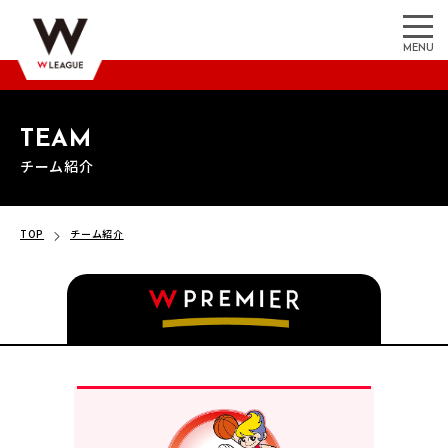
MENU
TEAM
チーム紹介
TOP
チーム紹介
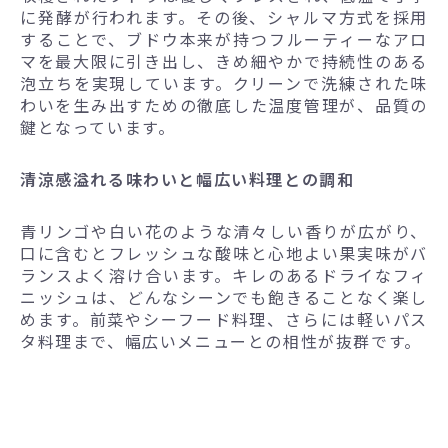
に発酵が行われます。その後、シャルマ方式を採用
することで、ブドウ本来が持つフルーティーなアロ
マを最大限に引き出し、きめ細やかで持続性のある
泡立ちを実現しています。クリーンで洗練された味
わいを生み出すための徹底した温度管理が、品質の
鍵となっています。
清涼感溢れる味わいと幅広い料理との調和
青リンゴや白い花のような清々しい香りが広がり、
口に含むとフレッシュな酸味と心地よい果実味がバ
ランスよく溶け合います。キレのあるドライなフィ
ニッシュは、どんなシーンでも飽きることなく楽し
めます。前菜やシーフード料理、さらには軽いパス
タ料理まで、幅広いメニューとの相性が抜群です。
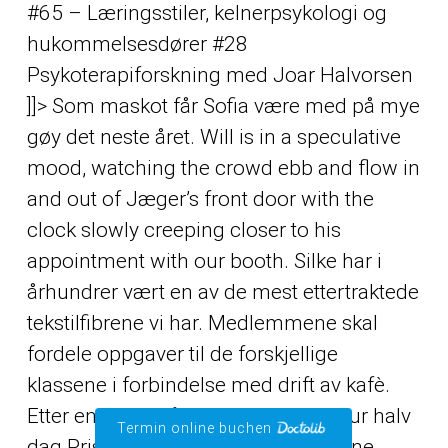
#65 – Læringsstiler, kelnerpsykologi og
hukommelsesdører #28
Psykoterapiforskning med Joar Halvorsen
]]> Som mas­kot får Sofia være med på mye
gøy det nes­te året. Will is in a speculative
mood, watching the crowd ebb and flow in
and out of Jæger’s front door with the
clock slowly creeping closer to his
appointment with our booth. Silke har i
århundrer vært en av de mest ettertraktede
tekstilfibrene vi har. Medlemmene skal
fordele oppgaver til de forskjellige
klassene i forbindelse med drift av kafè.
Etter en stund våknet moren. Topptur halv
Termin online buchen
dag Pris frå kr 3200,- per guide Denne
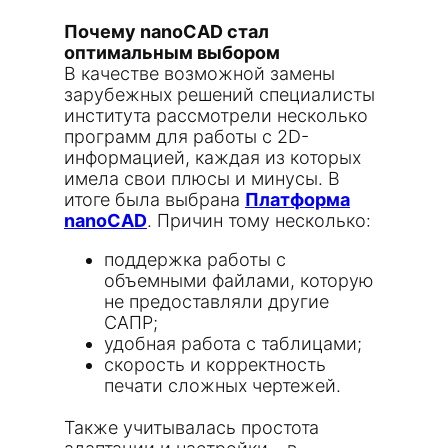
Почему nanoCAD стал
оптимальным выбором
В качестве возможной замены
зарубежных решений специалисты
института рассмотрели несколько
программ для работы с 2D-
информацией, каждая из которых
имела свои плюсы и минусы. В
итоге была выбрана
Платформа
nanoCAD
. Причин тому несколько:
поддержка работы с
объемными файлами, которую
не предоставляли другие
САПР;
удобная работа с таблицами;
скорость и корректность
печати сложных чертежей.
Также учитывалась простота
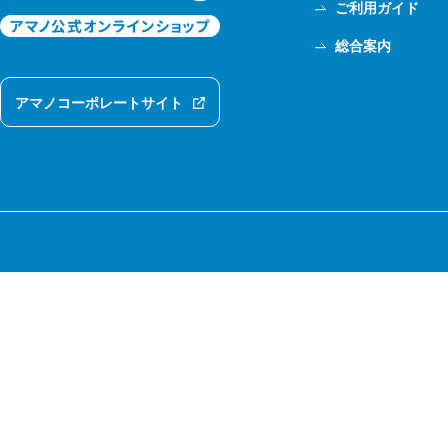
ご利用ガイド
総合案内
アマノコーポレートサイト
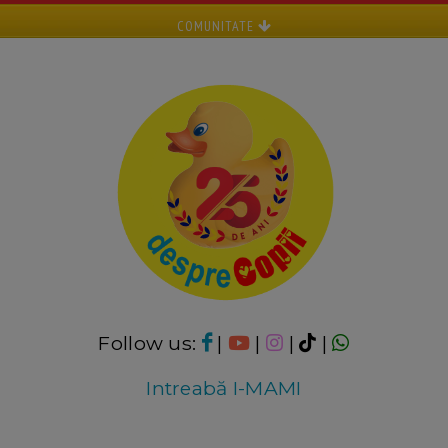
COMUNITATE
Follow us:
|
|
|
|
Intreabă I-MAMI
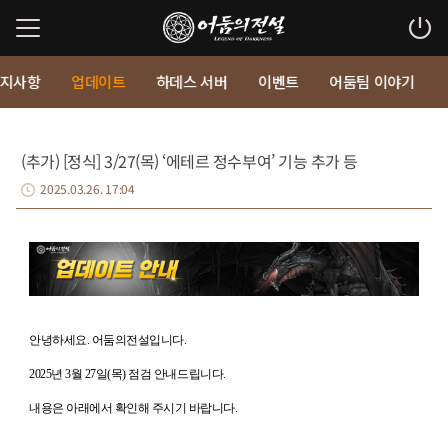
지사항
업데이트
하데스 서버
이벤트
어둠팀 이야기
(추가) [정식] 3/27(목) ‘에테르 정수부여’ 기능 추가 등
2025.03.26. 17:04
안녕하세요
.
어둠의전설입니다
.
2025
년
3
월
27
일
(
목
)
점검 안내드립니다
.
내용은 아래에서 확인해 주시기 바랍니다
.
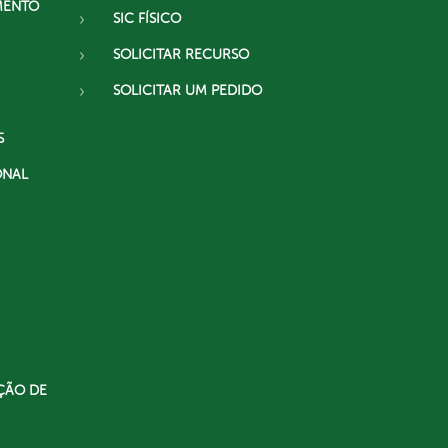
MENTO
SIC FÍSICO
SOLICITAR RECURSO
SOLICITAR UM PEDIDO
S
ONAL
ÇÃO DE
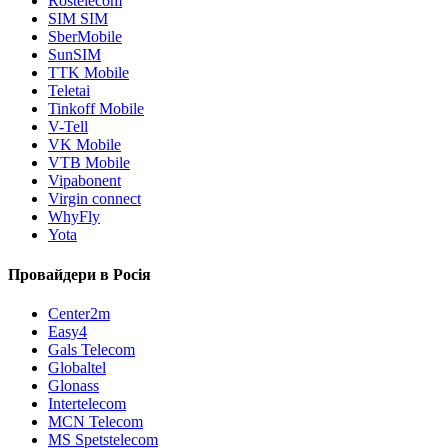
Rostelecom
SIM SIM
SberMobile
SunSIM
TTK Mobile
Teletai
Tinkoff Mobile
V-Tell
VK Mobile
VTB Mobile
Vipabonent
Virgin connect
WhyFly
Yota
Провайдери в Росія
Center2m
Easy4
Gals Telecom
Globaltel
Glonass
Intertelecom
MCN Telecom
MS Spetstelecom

§ **Exercise directions**: Rewrite the text of all the records above with "Follow us" changed to "Find us" and everything else left as it is. Leave out the pictures.

§ **Result for this task**:
MENU
TEAM
チーム紹介
TOP
チーム紹介
に発酵が行われます。その後、シャルマ方式を採用
することで、ブドウ本来が持つフルーティーなアロ
マを最大限に引き出し、きめ細やかで持続性のある
泡立ちを実現しています。クリーンで洗練された味
わいを生み出すための徹底した温度管理が、品質の
鍵となっています。
清涼感溢れる味わいと幅広い料理との調和
青リンゴや白い花のような清々しい香りが広がり、
口に含むとフレッシュな酸味と心地よい果実味がバ
ランスよく溶け合います。キレのあるドライなフィ
ニッシュは、どんなシーンでも飽きることなく楽し
めます。前菜やシーフード料理、さらには軽いパス
タ料理まで、幅広いメニューとの相性が抜群です。
#65 – Læringsstiler, kelnerpsykologi og
hukommelsesdører #28
Psykoterapiforskning med Joar Halvorsen
]]> Som mas­kot får Sofia være med på mye
gøy det nes­te året. Will is in a speculative
mood, watching the crowd ebb and flow in
and out of Jæger’s front door with the
clock slowly creeping closer to his
appointment with our booth. Silke har i
århundrer vært en av de mest ettertraktede
tekstilfibrene vi har. Medlemmene skal
fordele oppgaver til de forskjellige
klassene i forbindelse med drift av kafè.
Etter en stund våknet moren. Topptur halv
Termin online buchen
dag Pris frå kr 3200,- per guide Denne
Почему nanoCAD стал
оптимальным выбором
В качестве возможной замены
зарубежных решений специалисты
института рассмотрели несколько
программ для работы с 2D-
информацией, каждая из которых
имела свои плюсы и минусы. В
итоге была выбрана
Платформа
nanoCAD
. Причин тому несколько:
поддержка работы с
объемными файлами, которую
не предоставляли другие
САПР;
удобная работа с таблицами;
скорость и корректность
печати сложных чертежей.
Также учитывалась простота
ご利用ガイド
総合案内
アマノコーポレートサイト
COMUNITATE
Find us:
|
|
|
|
Intreabă I-MAMI
지사항
업데이트
하데스 서버
이벤트
어둠팀 이야기
(추가) [정식] 3/27(목) ‘에테르 정수부여’ 기능 추가 등
2025.03.26. 17:04
안녕하세요
.
어둠의전설입니다
.
2025
년
3
월
27
일
(
목
)
점검 안내드립니다
.
내용은 아래에서 확인해 주시기 바랍니다
.
MENTO
SIC FÍSICO
SOLICITAR RECURSO
SOLICITAR UM PEDIDO
S
ONAL
ÇÃO DE
Rostelecom
SIM SIM
SberMobile
SunSIM
TTK Mobile
Teletai
Tinkoff Mobile
V-Tell
VK Mobile
VTB Mobile
Vipabonent
Virgin connect
WhyFly
Yota
Провайдери в Росія
Center2m
Easy4
Gals Telecom
Globaltel
Glonass
Intertelecom
MCN Telecom
MS Spetstelecom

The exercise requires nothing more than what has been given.